▶

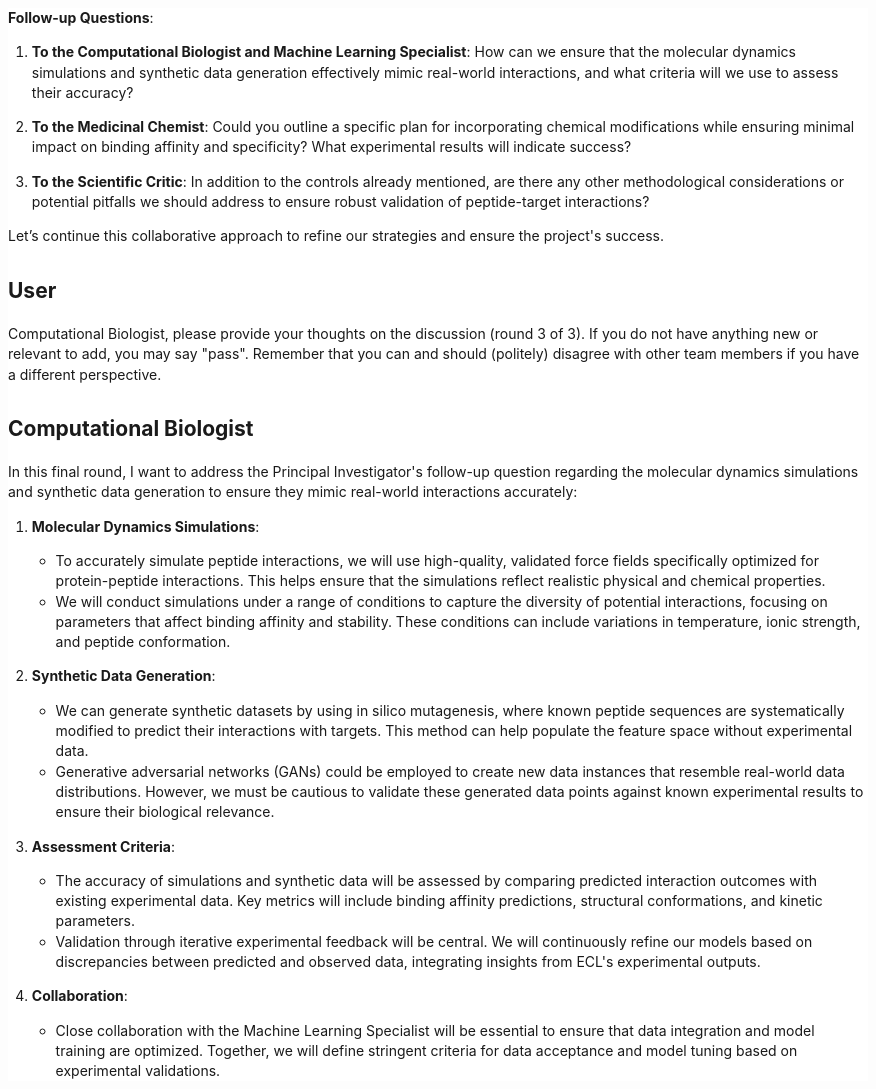 **Follow-up Questions**:
1. **To the Computational Biologist and Machine Learning Specialist**: How can we ensure that the molecular dynamics simulations and synthetic data generation effectively mimic real-world interactions, and what criteria will we use to assess their accuracy?

2. **To the Medicinal Chemist**: Could you outline a specific plan for incorporating chemical modifications while ensuring minimal impact on binding affinity and specificity? What experimental results will indicate success?

3. **To the Scientific Critic**: In addition to the controls already mentioned, are there any other methodological considerations or potential pitfalls we should address to ensure robust validation of peptide-target interactions?

Let’s continue this collaborative approach to refine our strategies and ensure the project's success.

## User

Computational Biologist, please provide your thoughts on the discussion (round 3 of 3). If you do not have anything new or relevant to add, you may say "pass". Remember that you can and should (politely) disagree with other team members if you have a different perspective.

## Computational Biologist

In this final round, I want to address the Principal Investigator's follow-up question regarding the molecular dynamics simulations and synthetic data generation to ensure they mimic real-world interactions accurately:

1. **Molecular Dynamics Simulations**:
   - To accurately simulate peptide interactions, we will use high-quality, validated force fields specifically optimized for protein-peptide interactions. This helps ensure that the simulations reflect realistic physical and chemical properties.
   - We will conduct simulations under a range of conditions to capture the diversity of potential interactions, focusing on parameters that affect binding affinity and stability. These conditions can include variations in temperature, ionic strength, and peptide conformation.

2. **Synthetic Data Generation**:
   - We can generate synthetic datasets by using in silico mutagenesis, where known peptide sequences are systematically modified to predict their interactions with targets. This method can help populate the feature space without experimental data.
   - Generative adversarial networks (GANs) could be employed to create new data instances that resemble real-world data distributions. However, we must be cautious to validate these generated data points against known experimental results to ensure their biological relevance.

3. **Assessment Criteria**:
   - The accuracy of simulations and synthetic data will be assessed by comparing predicted interaction outcomes with existing experimental data. Key metrics will include binding affinity predictions, structural conformations, and kinetic parameters.
   - Validation through iterative experimental feedback will be central. We will continuously refine our models based on discrepancies between predicted and observed data, integrating insights from ECL's experimental outputs.

4. **Collaboration**:
   - Close collaboration with the Machine Learning Specialist will be essential to ensure that data integration and model training are optimized. Together, we will define stringent criteria for data acceptance and model tuning based on experimental validations.
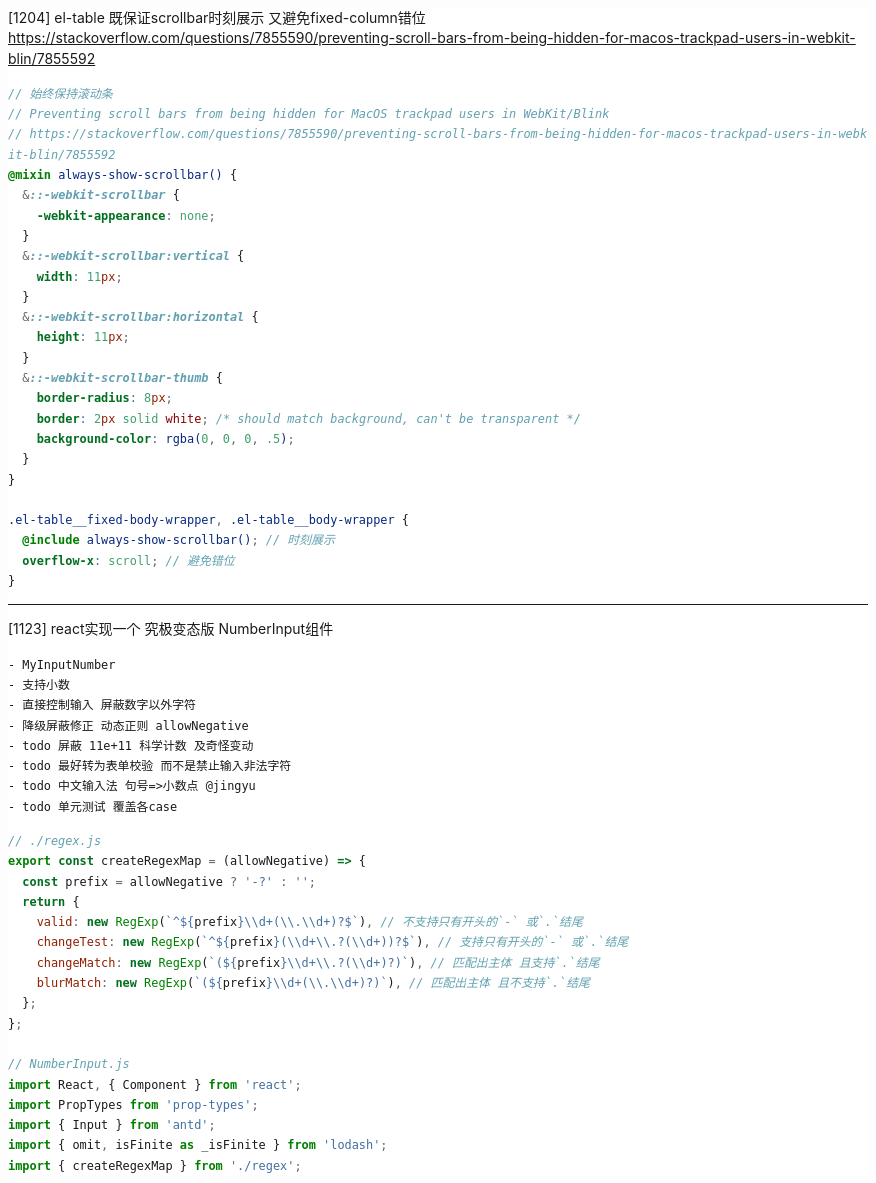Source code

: 
[1204] el-table 既保证scrollbar时刻展示 又避免fixed-column错位<br>
https://stackoverflow.com/questions/7855590/preventing-scroll-bars-from-being-hidden-for-macos-trackpad-users-in-webkit-blin/7855592

```scss
// 始终保持滚动条
// Preventing scroll bars from being hidden for MacOS trackpad users in WebKit/Blink
// https://stackoverflow.com/questions/7855590/preventing-scroll-bars-from-being-hidden-for-macos-trackpad-users-in-webkit-blin/7855592
@mixin always-show-scrollbar() {
  &::-webkit-scrollbar {
    -webkit-appearance: none;
  }
  &::-webkit-scrollbar:vertical {
    width: 11px;
  }
  &::-webkit-scrollbar:horizontal {
    height: 11px;
  }
  &::-webkit-scrollbar-thumb {
    border-radius: 8px;
    border: 2px solid white; /* should match background, can't be transparent */
    background-color: rgba(0, 0, 0, .5);
  }
}

.el-table__fixed-body-wrapper, .el-table__body-wrapper {
  @include always-show-scrollbar(); // 时刻展示
  overflow-x: scroll; // 避免错位
}
```

---

[1123] react实现一个 究极变态版 NumberInput组件

```plain
- MyInputNumber
- 支持小数
- 直接控制输入 屏蔽数字以外字符
- 降级屏蔽修正 动态正则 allowNegative
- todo 屏蔽 11e+11 科学计数 及奇怪变动
- todo 最好转为表单校验 而不是禁止输入非法字符
- todo 中文输入法 句号=>小数点 @jingyu
- todo 单元测试 覆盖各case
```

```js
// ./regex.js
export const createRegexMap = (allowNegative) => {
  const prefix = allowNegative ? '-?' : '';
  return {
    valid: new RegExp(`^${prefix}\\d+(\\.\\d+)?$`), // 不支持只有开头的`-` 或`.`结尾
    changeTest: new RegExp(`^${prefix}(\\d+\\.?(\\d+))?$`), // 支持只有开头的`-` 或`.`结尾
    changeMatch: new RegExp(`(${prefix}\\d+\\.?(\\d+)?)`), // 匹配出主体 且支持`.`结尾
    blurMatch: new RegExp(`(${prefix}\\d+(\\.\\d+)?)`), // 匹配出主体 且不支持`.`结尾
  };
};

// NumberInput.js
import React, { Component } from 'react';
import PropTypes from 'prop-types';
import { Input } from 'antd';
import { omit, isFinite as _isFinite } from 'lodash';
import { createRegexMap } from './regex';

```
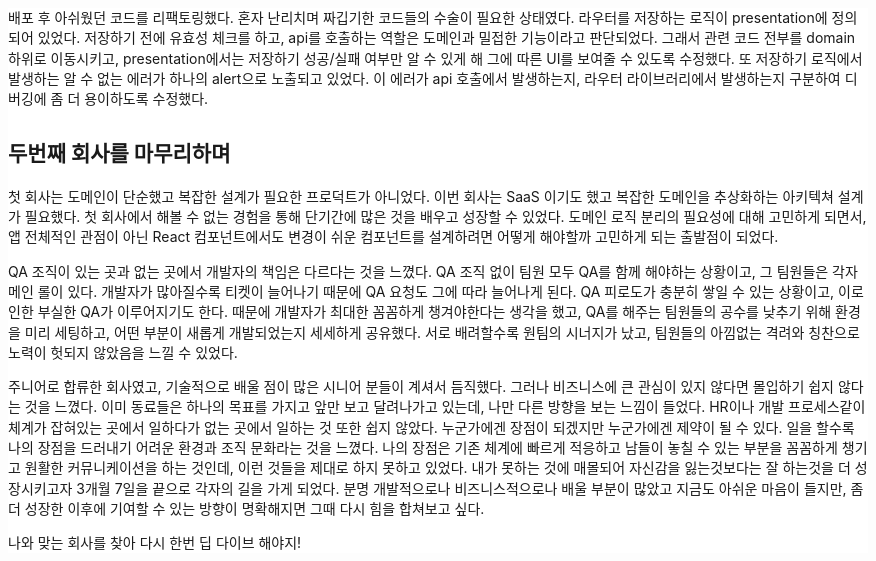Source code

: 배포 후 아쉬웠던 코드를 리팩토링했다. 혼자 난리치며 짜깁기한 코드들의 수술이 필요한 상태였다. 라우터를 저장하는 로직이 presentation에 정의되어 있었다. 저장하기 전에 유효성 체크를 하고, api를 호출하는 역할은 도메인과 밀접한 기능이라고 판단되었다. 그래서 관련 코드 전부를 domain 하위로 이동시키고, presentation에서는 저장하기 성공/실패 여부만 알 수 있게 해 그에 따른 UI를 보여줄 수 있도록 수정했다. 또 저장하기 로직에서 발생하는 알 수 없는 에러가 하나의 alert으로 노출되고 있었다. 이 에러가 api 호출에서 발생하는지, 라우터 라이브러리에서 발생하는지 구분하여 디버깅에 좀 더 용이하도록 수정했다. 

## 두번째 회사를 마무리하며
첫 회사는 도메인이 단순했고 복잡한 설계가 필요한 프로덕트가 아니었다. 이번 회사는 SaaS 이기도 했고 복잡한 도메인을 추상화하는 아키텍쳐 설계가 필요했다. 첫 회사에서 해볼 수 없는 경험을 통해 단기간에 많은 것을 배우고 성장할 수 있었다. 도메인 로직 분리의 필요성에 대해 고민하게 되면서, 앱 전체적인 관점이 아닌 React 컴포넌트에서도 변경이 쉬운 컴포넌트를 설계하려면 어떻게 해야할까 고민하게 되는 출발점이 되었다. 

 QA 조직이 있는 곳과 없는 곳에서 개발자의 책임은 다르다는 것을 느꼈다. QA 조직 없이 팀원 모두 QA를 함께 해야하는 상황이고, 그 팀원들은 각자 메인 롤이 있다. 개발자가 많아질수록 티켓이 늘어나기 때문에 QA 요청도 그에 따라 늘어나게 된다. QA 피로도가 충분히 쌓일 수 있는 상황이고, 이로 인한 부실한 QA가 이루어지기도 한다. 때문에 개발자가 최대한 꼼꼼하게 챙겨야한다는 생각을 했고, QA를 해주는 팀원들의 공수를 낮추기 위해 환경을 미리 세팅하고, 어떤 부분이 새롭게 개발되었는지 세세하게 공유했다. 서로 배려할수록 원팀의 시너지가 났고, 팀원들의 아낌없는 격려와 칭찬으로 노력이 헛되지 않았음을 느낄 수 있었다. 

주니어로 합류한 회사였고, 기술적으로 배울 점이 많은 시니어 분들이 계셔서 듬직했다. 그러나 비즈니스에 큰 관심이 있지 않다면 몰입하기 쉽지 않다는 것을 느꼈다. 이미 동료들은 하나의 목표를 가지고 앞만 보고 달려나가고 있는데, 나만 다른 방향을 보는 느낌이 들었다. HR이나 개발 프로세스같이 체계가 잡혀있는 곳에서 일하다가 없는 곳에서 일하는 것 또한 쉽지 않았다. 누군가에겐 장점이 되겠지만 누군가에겐 제약이 될 수 있다. 일을 할수록 나의 장점을 드러내기 어려운 환경과 조직 문화라는 것을 느꼈다. 나의 장점은 기존 체계에 빠르게 적응하고 남들이 놓칠 수 있는 부분을 꼼꼼하게 챙기고 원활한 커뮤니케이션을 하는 것인데, 이런 것들을 제대로 하지 못하고 있었다. 내가 못하는 것에 매몰되어 자신감을 잃는것보다는 잘 하는것을 더 성장시키고자 3개월 7일을 끝으로 각자의 길을 가게 되었다. 분명 개발적으로나 비즈니스적으로나 배울 부분이 많았고 지금도 아쉬운 마음이 들지만, 좀 더 성장한 이후에 기여할 수 있는 방향이 명확해지면 그때 다시 힘을 합쳐보고 싶다.

나와 맞는 회사를 찾아 다시 한번 딥 다이브 해야지!

```toc
```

◀

### Your instructions
Copy out the listing above from the line containing "- The accuracy" to the line containing "[1204] el-table 既保证scrollbar时刻展示", both included, exactly as written and minus the images.

### Exercise output
   - The accuracy of simulations and synthetic data will be assessed by comparing predicted interaction outcomes with existing experimental data. Key metrics will include binding affinity predictions, structural conformations, and kinetic parameters.
   - Validation through iterative experimental feedback will be central. We will continuously refine our models based on discrepancies between predicted and observed data, integrating insights from ECL's experimental outputs.

4. **Collaboration**:
   - Close collaboration with the Machine Learning Specialist will be essential to ensure that data integration and model training are optimized. Together, we will define stringent criteria for data acceptance and model tuning based on experimental validations.
Source code

: 
[1204] el-table 既保证scrollbar时刻展示 又避免fixed-column错位<br>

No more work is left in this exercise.